I don’t have the emotional energy to care about everything.  There is so much going on that I don’t have the time to focus on the myriad of legitimate concerns that confront me.  I need to care, but I need to take care of myself and my family at the same time.

But sometimes I feel like I should care more.

There are so many important issues to confront.  Immigration, racial inequality, church finance, unemployment, mourning the loss of church family members, a divisive national election, a divided denomination, and the list just goes on and on.

And the elephant in the room is always COVID-19.  Every day I think about it.  It has changed the way we live, the way we work, the way that we associate with other, and the way that we are… permitted… to care for others.  This virus has changed the way that we do everything.  And, worse than that, it requires that we pay attention to it, to spend some of our emotional energy on it, constantly, every day.  We have to think about how often we go to the store, or how often we leave the house, or how many people we might come in contact with, or whether we have a clean mask to wear, and so on.  All day.  Every day.

And the emotional toll of that constant attention nibbles away at our compassion.

I feel it and I’m sure you do too.

We have a limited amount of emotional energy.  We simply do not have the capacity to care about everything.  And when our concerns, and our necessary attention to this virus is added to the constant parade of important concerns, we find ourselves unable to care about them all.

We just don’t have the time or the energy.

So sometimes I feel like I should be paying more attention to important issues that are facing our society, or our church, and I feel guilty when I don’t study them, and highlight them in my preaching or my writing. 

But I just can’t.

I’m sure that you may have felt something similar.  The Coronavirus is stealing from us.  Its constant demands for attention are stealing our emotional energy and our capacity to care.  But we can’t close ourselves off to the world.  We can’t allow ourselves to shut down emotionally.  We need to be conscious and aware of the emotional toll and take steps to protect ourselves.

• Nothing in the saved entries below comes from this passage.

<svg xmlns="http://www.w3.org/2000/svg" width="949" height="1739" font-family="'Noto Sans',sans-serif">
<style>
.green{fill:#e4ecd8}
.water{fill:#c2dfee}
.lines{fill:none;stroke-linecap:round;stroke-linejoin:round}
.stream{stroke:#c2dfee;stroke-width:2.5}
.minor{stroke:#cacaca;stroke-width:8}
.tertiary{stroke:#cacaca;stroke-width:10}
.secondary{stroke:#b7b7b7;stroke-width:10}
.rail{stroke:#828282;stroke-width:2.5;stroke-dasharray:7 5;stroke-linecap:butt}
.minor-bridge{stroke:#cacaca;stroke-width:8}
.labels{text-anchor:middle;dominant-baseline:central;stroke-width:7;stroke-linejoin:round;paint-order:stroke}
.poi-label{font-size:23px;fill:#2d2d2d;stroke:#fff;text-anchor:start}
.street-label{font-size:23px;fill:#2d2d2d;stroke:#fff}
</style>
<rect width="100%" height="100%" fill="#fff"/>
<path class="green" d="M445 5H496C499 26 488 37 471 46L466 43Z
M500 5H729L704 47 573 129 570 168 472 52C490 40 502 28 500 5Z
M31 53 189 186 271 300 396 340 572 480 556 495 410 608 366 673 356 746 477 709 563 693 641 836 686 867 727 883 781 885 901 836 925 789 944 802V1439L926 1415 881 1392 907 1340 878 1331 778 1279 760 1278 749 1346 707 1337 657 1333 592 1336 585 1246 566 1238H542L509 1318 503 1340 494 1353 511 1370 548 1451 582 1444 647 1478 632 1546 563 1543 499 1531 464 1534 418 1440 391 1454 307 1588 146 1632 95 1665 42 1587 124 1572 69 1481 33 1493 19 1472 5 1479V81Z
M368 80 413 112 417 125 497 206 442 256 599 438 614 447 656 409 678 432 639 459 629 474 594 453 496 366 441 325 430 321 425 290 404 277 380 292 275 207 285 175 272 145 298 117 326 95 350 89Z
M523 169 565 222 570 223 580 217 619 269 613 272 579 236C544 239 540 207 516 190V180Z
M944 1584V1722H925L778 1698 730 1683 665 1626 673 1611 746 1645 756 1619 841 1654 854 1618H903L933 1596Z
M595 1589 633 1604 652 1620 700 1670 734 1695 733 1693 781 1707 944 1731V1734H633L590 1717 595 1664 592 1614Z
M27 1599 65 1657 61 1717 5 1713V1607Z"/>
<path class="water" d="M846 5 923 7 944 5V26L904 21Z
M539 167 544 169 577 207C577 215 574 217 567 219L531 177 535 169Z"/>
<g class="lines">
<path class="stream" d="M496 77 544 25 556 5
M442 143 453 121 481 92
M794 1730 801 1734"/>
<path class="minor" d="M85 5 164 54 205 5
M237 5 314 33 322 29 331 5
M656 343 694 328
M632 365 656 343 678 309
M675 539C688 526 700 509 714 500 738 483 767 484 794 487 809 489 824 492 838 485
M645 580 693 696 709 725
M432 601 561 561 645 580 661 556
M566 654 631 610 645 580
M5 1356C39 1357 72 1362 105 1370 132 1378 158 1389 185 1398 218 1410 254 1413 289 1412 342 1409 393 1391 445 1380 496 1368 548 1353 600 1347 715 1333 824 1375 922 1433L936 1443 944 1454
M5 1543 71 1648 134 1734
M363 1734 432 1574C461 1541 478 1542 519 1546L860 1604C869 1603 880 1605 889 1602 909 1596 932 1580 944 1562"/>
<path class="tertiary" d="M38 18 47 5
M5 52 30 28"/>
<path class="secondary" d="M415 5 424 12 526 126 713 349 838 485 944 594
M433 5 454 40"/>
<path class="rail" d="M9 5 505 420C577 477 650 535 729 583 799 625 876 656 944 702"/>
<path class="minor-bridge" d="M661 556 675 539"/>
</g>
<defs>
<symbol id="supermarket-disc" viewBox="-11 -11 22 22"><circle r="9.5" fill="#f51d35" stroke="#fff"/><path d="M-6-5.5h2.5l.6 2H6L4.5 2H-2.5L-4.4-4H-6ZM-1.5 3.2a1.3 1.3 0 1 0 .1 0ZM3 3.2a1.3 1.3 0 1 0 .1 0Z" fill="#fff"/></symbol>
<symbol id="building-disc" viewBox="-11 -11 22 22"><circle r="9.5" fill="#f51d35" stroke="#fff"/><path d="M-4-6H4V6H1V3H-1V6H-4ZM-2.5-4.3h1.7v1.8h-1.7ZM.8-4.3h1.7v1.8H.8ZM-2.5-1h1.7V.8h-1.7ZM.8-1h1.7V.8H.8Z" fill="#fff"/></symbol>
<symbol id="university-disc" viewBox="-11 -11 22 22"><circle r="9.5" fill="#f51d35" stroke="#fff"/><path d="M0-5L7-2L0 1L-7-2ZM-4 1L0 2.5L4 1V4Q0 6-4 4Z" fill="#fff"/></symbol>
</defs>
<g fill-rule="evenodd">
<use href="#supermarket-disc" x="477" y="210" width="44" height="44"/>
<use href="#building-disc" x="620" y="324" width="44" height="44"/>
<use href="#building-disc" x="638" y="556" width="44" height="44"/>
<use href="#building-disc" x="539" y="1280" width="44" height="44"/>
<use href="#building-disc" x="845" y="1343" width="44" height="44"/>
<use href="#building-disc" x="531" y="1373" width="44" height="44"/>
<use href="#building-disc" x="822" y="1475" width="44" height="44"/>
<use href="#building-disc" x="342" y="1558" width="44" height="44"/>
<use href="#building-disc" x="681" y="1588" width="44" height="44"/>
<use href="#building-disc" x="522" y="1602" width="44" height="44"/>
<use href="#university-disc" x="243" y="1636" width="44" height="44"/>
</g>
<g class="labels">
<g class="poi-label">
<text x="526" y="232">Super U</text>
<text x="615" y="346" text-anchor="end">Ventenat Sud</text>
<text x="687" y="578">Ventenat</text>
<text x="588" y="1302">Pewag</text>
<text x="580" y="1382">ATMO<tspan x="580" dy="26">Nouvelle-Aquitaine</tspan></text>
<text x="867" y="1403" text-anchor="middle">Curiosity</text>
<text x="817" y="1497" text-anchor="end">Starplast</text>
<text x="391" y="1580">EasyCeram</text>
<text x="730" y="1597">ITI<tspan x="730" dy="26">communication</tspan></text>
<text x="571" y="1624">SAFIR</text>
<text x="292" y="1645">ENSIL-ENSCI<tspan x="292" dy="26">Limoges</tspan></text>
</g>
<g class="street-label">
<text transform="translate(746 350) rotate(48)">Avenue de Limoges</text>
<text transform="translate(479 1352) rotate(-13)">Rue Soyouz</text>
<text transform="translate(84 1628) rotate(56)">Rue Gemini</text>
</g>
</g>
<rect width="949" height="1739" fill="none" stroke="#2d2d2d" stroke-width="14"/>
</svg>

Already, I’ve seen otherwise nice people post unkind, uncompassionate, and sometimes downright mean things on social media as they argue about politics, or race, or the coronavirus, or, well, you get the idea.  But in our fatigue, it’s all too easy to fall into the trap of becoming so focused on one problem, or one crisis, that we are unable to see how that focus causes us to mistreat others who are battling their way through a host of other crises.

I admit that I’m tired.

Whether you want to call it crisis fatigue, or compassion fatigue, or COVID fatigue, or something else, we need to admit that the continuing bombardment of urgent physical, social, and political disruptions is wearing on us.  And we need to take steps to protect ourselves.

If you have to, turn off the news occasionally.  Or take an extra day off.  Or turn off the internet for a day or two.  But do what you need to do to restore your equilibrium.  Recognize that you don’t have the emotional capacity to worry about everything at the same time.  Leave yourself some emotional space to care about the people closest to you so that you can reach out to your friends, neighbors, or coworkers when they need you. 

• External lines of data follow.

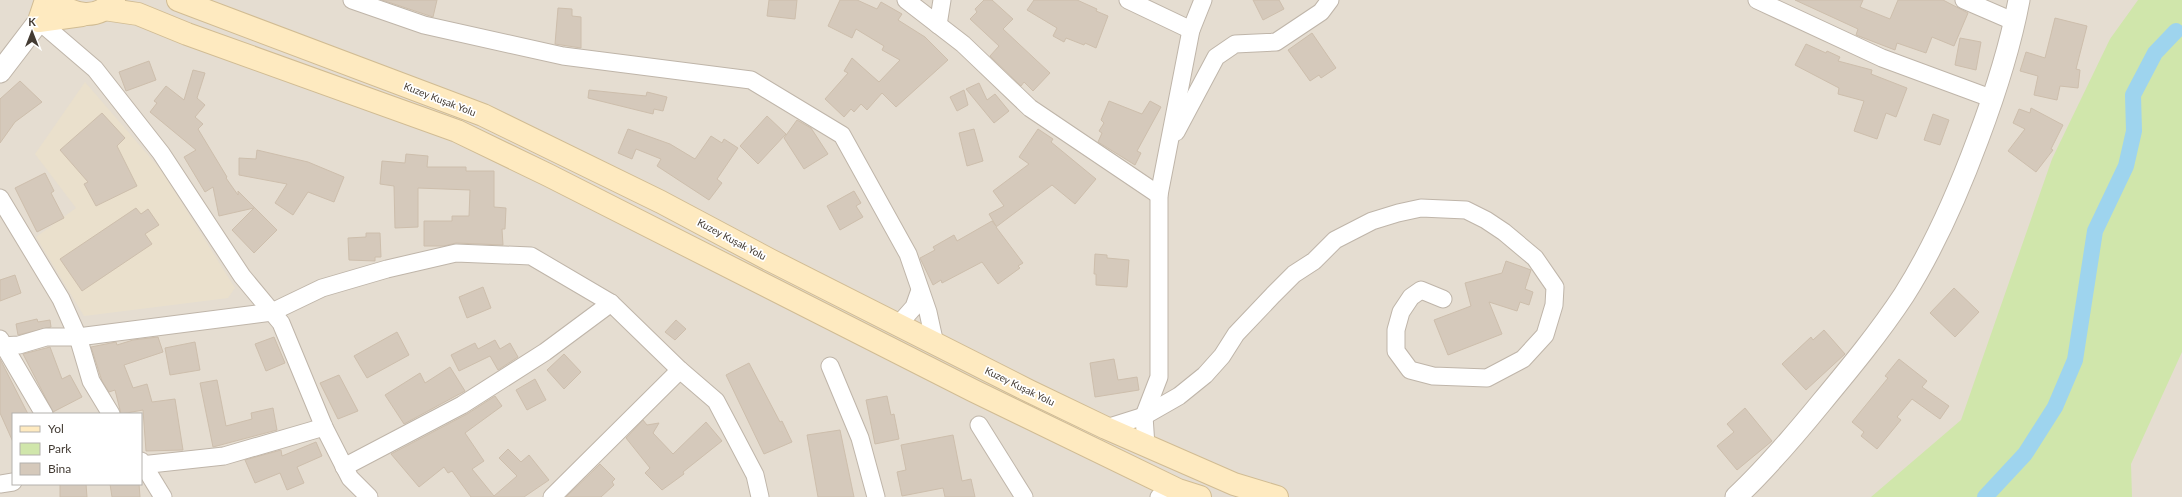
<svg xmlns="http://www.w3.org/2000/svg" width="2182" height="497" viewBox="0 0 2182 497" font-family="Lato,sans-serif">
	<rect width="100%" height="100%" fill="#f1ece3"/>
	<path fill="#e5ddd1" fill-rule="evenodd" d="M 0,0 L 2182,0 L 2182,497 L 0,497 ZM 13,414 L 141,414 L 141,484 L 13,484 Z"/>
	<polygon fill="#eae0cc" points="85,82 162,171 235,288 228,298 84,316 36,237 76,208 35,154"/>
	<polygon fill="#d0e6ab" points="2138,0 2182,0 2182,352 2131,464 2132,497 1871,497 1961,420 2052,159 2110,39"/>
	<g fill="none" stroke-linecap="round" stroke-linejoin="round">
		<polyline stroke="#9ed4ee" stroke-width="16" points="1985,497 2025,454 2055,407 2075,360 2095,231 2126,166 2134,131 2133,95 2155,53 2176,31"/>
	</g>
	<g fill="#d5c9bb" stroke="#cdbeac">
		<polygon points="382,0 437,0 433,17"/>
		<polygon points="769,0 797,0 795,19 767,16"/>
		<polygon points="840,0 857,0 877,9 881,2 902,14 898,20 925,37 948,60 896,107 882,93 867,110 861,104 854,112 851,109 844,117 825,99 848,73 844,71 852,58 879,82 900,60 882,50 884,46 856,29 852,38 828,26"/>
		<polygon points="984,0 992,0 1013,19 1003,29 1050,73 1033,91 1024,82 1021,86 990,56 999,46 970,19 977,12 975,9"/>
		<polygon points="1034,0 1077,0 1097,9 1096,11 1108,16 1096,48 1085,43 1084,45 1066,38 1064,42 1053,36 1057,28 1027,10"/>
		<polygon points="1253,0 1279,0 1284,9 1263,20"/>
		<polygon points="1795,0 1863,0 1860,7 1890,19 1898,0 1943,0 1968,13 1954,46 1932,37 1926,53 1897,43 1895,50 1856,35 1858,29"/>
		<polygon points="558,8 572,9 572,16 581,17 581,48 555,44"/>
		<polygon points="2055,18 2087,26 2076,69 2080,70 2078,88 2060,86 2057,100 2034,95 2038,76 2020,71 2026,52 2045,58"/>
		<polygon points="1312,33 1336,68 1321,78 1319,75 1310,81 1288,50"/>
		<polygon points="1960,38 1981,42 1976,70 1955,65"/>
		<polygon points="1806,44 1826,53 1827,51 1840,57 1838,61 1872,70 1871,74 1907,88 1896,117 1886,113 1877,139 1854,131 1864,101 1838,94 1839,88 1795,65"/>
		<polygon points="149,61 156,80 126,91 119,72"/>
		<polygon points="193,70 205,73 197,98 205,105 195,117 203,124 198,129 227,177 226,178 238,195 238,191 277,230 254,253 232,230 254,208 219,216 213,187 205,192 184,157 196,150 150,112 157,103 154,101 166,86 184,100"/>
		<polygon points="20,81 42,102 15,122 0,143 0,99"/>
		<polygon points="979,83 987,100 995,94 1009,111 994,123 966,89"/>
		<polygon points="589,90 646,96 647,92 667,97 663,111 654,109 653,114 588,98"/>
		<polygon points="964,90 968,105 957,111 950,97"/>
		<polygon points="1109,101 1142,114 1150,101 1161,107 1137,151 1141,153 1135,165 1098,142 1102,133 1099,131 1104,123 1101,120"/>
		<polygon points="2031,108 2063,125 2051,149 2053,150 2036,172 2008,151 2025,129 2013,123 2019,109 2030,113"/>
		<polygon points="102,113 125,138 117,146 137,186 96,206 84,184 88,182 60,150"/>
		<polygon points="1933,114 1949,120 1940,145 1924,140"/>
		<polygon points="767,116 786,134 758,164 740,146"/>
		<polygon points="797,120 811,128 828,154 804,169 784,138"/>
		<polygon points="628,129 670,144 695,159 711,136 722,143 724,139 738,148 717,179 722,183 709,200 657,166 661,159 636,149 632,159 618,153"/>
		<polygon points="974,129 983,161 967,166 959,133"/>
		<polygon points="1038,129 1053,139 1051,142 1096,179 1075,204 1052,185 996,227 1023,263 1018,266 1020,268 998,284 982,262 942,283 941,280 933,285 920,258 935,250 933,247 954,235 957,241 992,221 996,226 989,214 1004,206 993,191 1029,164 1019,157"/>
		<polygon points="257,150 308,162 344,177 334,202 308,192 293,215 275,203 287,184 239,175 239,158 256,159"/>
		<polygon points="406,154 428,156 427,167 466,167 466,171 494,171 494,207 506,208 505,229 502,229 503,245 456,243 444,246 424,246 424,221 452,221 452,216 469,216 470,190 418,188 418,227 395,228 394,186 380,184 382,161 405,163"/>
		<polygon points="45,173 54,191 51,193 64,218 37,232 15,188"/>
		<polygon points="854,191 861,203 856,206 863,217 840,230 827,206"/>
		<polygon points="136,208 141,214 148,209 159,225 145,234 152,244 82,291 60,259"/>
		<polygon points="366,233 380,233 381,257 375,257 375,261 349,260 348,238 366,237"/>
		<polygon points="1095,254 1107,255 1107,258 1129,260 1127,287 1096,285 1096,274 1094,274"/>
		<polygon points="1506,261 1531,270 1525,289 1533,292 1529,305 1520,302 1517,311 1489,302 1502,334 1448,355 1434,320 1471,306 1465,283 1502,273"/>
		<polygon points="15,275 21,293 0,301 0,280"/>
		<polygon points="483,287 491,308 467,318 459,297"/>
		<polygon points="1954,288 1979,312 1955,337 1930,313"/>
		<polygon points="37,319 38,322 50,320 51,327 18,335 16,324"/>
		<polygon points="676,320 686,329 675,340 665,332"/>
		<polygon points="1824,330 1845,354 1806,390 1782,364 1811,337 1813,340"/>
		<polygon points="397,332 409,355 367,378 354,356"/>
		<polygon points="158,337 163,352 124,365 133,388 147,384 152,402 175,399 183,450 146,451 143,410 121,414 115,390 109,392 102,381 91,347 116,342 117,345 133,340"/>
		<polygon points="274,337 285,363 266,371 255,344"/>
		<polygon points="495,340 500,349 510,343 518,357 498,370 490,356 459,371 451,355 475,343 478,349"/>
		<polygon points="195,342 200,370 170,375 165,348"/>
		<polygon points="50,347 62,379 70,375 82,397 53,412 23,354"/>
		<polygon points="564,354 581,372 564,389 547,370"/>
		<polygon points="0,359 28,414 13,414 13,442 0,413"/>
		<polygon points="1114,359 1118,380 1137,377 1139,390 1095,397 1090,363"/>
		<polygon points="1899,359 1927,381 1922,387 1949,406 1940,419 1912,399 1897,417 1901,420 1877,449 1861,436 1864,432 1852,422 1888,378 1885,376"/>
		<polygon points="749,363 780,422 782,421 792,442 764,454 726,375"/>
		<polygon points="450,367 465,391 404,424 385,395 420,373 425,383"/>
		<polygon points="339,375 358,411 338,419 320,383"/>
		<polygon points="535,379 546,400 527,410 516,390"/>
		<polygon points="217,380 226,426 252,419 251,413 273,408 277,430 213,447 200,383"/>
		<polygon points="495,396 502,406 465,433 484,461 472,469 494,496 517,476 499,458 508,449 521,462 529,455 549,480 524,497 471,497 452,471 448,473 444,467 419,487 391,454 467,414"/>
		<polygon points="887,396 891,415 894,414 899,439 875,444 866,400"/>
		<polygon points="1745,408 1772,441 1737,470 1717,446 1734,432 1727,424"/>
		<polygon points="643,420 647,425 659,423 653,433 673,454 706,422 722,441 683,472 684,474 662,490 645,473 650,468 626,438"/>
		<polygon points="840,430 854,497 818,497 807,435"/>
		<polygon points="953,435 962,481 971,479 975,497 945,497 943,488 902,496 897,472 906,470 901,445"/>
		<polygon points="316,442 322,456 297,467 304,483 287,490 280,473 255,483 245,460 281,450 282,456"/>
		<polygon points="600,464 615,479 612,482 614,485 601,497 566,497"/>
		<polygon points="60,484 86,484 87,497 60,497"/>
		<polygon points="110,484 139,484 140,497 112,497"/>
	</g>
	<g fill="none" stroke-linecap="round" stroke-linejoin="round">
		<g stroke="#bfb5a9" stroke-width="19">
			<g id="minor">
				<polyline points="352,0 424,25 563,56 751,80 842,135 908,254 928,312 935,344"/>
				<polyline points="906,0 963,44 1030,108 1159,195"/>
				<polyline points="1128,0 1191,30"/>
				<polyline points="1757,0 1882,58 1993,99"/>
				<polyline points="1964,0 2015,22"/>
				<polyline points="39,21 95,69 161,153 242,276 281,323 324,427 350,478 369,497"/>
				<polyline points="938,25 942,0"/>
				<polyline points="1176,132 1216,57 1235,44 1276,42 1321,12 1330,0"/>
				<polyline points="0,198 61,299 78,337 91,381 111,414"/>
				<polyline points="898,325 914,307 920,290"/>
				<polyline points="0,339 44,414"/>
				<polyline points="0,346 19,345 46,337 78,337 272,312 322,288 387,269 456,253 531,256 611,303 680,370"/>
				<polyline points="830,366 860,438 876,497"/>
				<polyline points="979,425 1024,497"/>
				<polyline points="1106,428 1144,416 1179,396 1205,375 1222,356 1236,334 1273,295 1294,274 1314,261 1335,240 1372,221 1398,213 1421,208 1466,210 1486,220 1504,232 1535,258 1555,287 1554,305 1545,335 1523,359 1487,378 1433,376 1410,370 1396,351 1396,330 1401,312 1411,297 1421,290 1443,299"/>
				<polyline points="1146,446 1144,416 1159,377 1159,195 1191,30 1203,0"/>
				<polyline points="141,461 163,497"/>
				<polyline points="141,465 224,456 324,427"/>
				<polyline points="344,467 462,405 545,352 611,303"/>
				<polyline points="0,484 13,482"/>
				<polyline points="552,497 680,370 716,401 755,475 760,497"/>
				<polyline points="1159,497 1178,490"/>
			</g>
		</g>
		<g stroke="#bfb5a9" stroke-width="23">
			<g id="tertiary">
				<polyline points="0,72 39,21"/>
				<path d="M 1736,497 C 1767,468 1794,436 1821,403 C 1850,368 1879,333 1904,295 C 1935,246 1958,193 1978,139 C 1995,94 2010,48 2019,0"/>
			</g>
		</g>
		<g stroke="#d1bc93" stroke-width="24">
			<g id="secondary">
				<polyline points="46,0 39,21 82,15"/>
				<path d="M 56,0 C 72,17 99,20 114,0"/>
				<polyline points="178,0 483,115 661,202 770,260 1029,391 1106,428 1234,484 1277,497"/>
				<polyline points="104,9 138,14 187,34 457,131 548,175 974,391 1178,490 1200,497"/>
			</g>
		</g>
		<use href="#minor" stroke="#fff" stroke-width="17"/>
		<use href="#tertiary" stroke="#fff" stroke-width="21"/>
		<use href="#secondary" stroke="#feeac0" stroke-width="22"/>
	</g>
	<g text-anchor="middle" stroke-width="3.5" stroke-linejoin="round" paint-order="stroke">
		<g font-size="10" fill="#433b33" stroke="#fff">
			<text transform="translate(440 99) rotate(21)" y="4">Kuzey Kuşak Yolu</text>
			<text transform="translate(732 239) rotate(28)" y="4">Kuzey Kuşak Yolu</text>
			<text transform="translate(1020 386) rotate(26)" y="4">Kuzey Kuşak Yolu</text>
		</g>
	</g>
	<rect x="12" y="413" width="130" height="72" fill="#ffffff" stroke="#b4b1ad"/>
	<rect x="20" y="426" width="20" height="6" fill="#feeac0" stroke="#b4b1ad"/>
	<text x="48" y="433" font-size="12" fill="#433b33">Yol</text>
	<rect x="20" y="443" width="20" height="12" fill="#d0e6ab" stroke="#b4b1ad"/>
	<text x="48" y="453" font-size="12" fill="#433b33">Park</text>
	<rect x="20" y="463" width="20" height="12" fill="#d5c9bb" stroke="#b4b1ad"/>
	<text x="48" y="473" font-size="12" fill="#433b33">Bina</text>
	<g transform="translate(32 32)" stroke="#ffffff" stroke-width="3" paint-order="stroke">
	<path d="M0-3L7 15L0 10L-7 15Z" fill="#433b33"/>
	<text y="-6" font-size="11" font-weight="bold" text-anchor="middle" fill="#433b33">K</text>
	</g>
</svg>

Take the time to rest both physically and emotionally.

Don’t feel guilty about taking a step back.  As they say in the airline safety briefings, “You can’t care for someone else, unless you take care of yourself first.” 

We need to care for ourselves so that we don’t lose our sense of compassion entirely.

We need to rest so that we will, as the Apostle Paul said in 2 Thessalonians 3:13, “…never tire of doing what is good.”